▸ **Exercise objective**: The required result is a copy of each line below in which "friends" appears.

(Source texts of formatted documents)
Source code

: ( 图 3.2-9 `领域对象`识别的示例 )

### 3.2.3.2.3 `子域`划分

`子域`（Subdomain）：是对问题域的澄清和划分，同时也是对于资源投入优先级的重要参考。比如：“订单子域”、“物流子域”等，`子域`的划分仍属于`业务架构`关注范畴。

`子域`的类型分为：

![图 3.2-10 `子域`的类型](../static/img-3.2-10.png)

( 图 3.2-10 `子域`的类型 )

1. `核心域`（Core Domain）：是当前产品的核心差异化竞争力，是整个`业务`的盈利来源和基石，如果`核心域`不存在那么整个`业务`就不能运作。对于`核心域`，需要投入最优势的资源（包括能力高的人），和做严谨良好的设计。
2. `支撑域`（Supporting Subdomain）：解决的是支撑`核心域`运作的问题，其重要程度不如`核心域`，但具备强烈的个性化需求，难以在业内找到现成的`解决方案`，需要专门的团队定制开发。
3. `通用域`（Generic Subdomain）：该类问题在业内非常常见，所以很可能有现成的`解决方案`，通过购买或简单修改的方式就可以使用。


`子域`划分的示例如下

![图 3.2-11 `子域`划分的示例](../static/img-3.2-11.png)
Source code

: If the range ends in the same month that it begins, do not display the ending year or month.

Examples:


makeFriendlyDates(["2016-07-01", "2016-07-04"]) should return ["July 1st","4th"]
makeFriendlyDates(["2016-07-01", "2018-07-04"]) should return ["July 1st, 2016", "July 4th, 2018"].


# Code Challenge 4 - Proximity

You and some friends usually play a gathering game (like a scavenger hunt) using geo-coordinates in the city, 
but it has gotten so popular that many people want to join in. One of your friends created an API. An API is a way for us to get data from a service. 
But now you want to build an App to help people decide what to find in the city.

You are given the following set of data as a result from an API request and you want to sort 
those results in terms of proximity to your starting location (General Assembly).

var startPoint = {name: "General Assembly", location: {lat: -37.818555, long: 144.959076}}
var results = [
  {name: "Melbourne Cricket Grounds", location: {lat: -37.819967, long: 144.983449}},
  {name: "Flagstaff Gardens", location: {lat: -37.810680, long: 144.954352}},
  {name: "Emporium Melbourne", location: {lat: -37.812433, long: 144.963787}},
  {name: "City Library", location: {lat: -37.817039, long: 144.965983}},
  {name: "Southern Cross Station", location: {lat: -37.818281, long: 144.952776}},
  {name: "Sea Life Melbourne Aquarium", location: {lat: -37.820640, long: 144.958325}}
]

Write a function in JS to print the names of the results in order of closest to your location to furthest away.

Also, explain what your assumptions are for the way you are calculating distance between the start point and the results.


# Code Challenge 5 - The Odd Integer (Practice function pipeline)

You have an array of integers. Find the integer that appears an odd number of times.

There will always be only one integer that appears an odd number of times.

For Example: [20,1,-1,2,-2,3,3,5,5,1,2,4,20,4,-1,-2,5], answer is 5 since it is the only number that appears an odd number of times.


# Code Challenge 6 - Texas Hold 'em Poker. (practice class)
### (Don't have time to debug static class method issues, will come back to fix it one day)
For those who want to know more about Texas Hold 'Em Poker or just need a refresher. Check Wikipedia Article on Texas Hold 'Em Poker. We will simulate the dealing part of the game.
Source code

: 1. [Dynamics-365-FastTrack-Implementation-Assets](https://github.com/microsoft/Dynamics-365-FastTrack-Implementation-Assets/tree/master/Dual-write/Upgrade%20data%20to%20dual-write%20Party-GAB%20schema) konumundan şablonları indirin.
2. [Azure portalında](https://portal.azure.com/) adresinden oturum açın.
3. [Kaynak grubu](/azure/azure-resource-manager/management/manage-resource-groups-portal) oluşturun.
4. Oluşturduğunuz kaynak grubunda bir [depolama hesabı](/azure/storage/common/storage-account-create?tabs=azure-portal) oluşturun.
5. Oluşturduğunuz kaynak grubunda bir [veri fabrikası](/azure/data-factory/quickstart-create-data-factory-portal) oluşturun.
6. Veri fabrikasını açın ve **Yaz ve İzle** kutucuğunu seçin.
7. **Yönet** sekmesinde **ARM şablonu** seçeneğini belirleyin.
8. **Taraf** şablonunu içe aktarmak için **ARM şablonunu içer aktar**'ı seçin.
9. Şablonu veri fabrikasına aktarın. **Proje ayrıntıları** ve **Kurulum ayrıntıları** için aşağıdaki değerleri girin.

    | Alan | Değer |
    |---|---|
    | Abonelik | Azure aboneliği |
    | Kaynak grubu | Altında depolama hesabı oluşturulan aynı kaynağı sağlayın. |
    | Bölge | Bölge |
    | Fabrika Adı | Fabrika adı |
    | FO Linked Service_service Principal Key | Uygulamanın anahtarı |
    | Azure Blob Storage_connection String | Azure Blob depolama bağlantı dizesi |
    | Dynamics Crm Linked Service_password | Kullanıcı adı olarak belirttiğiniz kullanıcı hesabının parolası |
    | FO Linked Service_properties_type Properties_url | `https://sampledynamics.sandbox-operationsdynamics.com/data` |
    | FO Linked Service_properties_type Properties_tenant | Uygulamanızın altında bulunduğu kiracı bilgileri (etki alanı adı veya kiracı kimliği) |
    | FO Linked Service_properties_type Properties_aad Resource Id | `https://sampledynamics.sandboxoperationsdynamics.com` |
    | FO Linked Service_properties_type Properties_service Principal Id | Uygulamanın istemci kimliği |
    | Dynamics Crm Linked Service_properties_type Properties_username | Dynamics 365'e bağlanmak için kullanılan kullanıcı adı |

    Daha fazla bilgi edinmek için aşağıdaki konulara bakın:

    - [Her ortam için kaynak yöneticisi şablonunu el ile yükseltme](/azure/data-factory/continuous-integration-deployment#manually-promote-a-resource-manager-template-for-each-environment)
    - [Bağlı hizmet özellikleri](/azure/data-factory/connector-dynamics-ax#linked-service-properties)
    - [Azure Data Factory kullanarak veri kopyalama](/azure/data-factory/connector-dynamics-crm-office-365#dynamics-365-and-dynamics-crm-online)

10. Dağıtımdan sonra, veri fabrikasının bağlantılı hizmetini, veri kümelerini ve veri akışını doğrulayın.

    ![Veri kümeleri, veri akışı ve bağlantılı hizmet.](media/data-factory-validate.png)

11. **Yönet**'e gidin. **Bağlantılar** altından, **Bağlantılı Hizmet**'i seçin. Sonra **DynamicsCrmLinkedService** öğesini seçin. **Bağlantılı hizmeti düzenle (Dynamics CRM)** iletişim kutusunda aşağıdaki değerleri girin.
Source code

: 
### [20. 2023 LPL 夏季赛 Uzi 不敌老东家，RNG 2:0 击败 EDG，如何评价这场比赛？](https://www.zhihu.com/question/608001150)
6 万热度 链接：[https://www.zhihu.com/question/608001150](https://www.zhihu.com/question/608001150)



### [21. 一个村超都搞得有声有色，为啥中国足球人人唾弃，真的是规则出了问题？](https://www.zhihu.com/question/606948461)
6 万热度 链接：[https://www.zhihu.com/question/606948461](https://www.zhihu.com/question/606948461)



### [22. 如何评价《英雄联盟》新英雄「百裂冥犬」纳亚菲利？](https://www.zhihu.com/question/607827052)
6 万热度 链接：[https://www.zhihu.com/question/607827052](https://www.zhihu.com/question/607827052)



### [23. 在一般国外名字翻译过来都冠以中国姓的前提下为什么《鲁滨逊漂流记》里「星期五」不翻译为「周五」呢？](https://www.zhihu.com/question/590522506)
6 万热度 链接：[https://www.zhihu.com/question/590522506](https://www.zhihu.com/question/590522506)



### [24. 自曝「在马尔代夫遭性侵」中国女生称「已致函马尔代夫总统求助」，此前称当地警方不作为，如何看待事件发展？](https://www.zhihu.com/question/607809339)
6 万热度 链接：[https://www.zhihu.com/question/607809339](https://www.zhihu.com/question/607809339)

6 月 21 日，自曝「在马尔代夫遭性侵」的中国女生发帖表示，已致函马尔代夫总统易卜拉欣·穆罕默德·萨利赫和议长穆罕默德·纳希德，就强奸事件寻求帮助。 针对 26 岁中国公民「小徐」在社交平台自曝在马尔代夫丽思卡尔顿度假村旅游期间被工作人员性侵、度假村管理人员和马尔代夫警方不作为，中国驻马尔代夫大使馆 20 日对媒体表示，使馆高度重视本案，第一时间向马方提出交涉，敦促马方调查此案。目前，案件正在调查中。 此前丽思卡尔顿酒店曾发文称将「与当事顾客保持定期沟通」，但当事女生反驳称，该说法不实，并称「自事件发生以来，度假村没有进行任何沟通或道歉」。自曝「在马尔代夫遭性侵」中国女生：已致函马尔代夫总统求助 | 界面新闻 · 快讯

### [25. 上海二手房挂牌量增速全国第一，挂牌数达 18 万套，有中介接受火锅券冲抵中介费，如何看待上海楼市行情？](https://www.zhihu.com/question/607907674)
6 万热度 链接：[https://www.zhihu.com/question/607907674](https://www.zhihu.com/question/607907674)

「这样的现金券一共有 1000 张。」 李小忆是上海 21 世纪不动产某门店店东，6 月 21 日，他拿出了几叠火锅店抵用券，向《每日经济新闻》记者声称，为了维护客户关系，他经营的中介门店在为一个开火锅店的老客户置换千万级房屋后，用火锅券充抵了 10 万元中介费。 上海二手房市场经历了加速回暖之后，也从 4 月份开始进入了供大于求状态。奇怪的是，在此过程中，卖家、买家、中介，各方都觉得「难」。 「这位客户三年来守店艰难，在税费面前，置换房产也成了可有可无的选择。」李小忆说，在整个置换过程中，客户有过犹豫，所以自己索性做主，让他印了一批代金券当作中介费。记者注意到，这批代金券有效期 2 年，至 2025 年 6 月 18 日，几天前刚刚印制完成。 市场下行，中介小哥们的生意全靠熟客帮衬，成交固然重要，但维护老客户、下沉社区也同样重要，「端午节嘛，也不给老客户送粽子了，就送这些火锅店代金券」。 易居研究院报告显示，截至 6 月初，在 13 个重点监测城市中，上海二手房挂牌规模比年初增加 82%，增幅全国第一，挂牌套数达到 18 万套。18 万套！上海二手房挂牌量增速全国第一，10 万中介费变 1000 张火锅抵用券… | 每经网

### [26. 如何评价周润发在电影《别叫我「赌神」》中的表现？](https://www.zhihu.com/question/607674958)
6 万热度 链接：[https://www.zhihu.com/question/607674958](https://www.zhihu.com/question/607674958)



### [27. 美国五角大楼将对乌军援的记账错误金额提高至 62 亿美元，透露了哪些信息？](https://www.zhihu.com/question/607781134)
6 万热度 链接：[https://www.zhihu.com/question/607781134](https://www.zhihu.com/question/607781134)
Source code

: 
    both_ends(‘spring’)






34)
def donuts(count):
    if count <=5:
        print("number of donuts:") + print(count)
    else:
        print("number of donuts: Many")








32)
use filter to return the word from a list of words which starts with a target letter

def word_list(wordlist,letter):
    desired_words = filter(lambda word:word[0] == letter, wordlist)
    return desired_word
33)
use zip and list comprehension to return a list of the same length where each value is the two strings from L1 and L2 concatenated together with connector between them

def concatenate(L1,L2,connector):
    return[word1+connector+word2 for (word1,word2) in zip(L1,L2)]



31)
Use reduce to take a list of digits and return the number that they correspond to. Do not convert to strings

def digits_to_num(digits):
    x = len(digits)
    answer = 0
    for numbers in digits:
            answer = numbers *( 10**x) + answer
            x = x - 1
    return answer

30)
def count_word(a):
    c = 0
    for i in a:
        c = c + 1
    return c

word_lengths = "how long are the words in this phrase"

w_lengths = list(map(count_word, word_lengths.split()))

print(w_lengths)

▸ **Answer space**:
You and some friends usually play a gathering game (like a scavenger hunt) using geo-coordinates in the city, 
but it has gotten so popular that many people want to join in. One of your friends created an API. An API is a way for us to get data from a service. 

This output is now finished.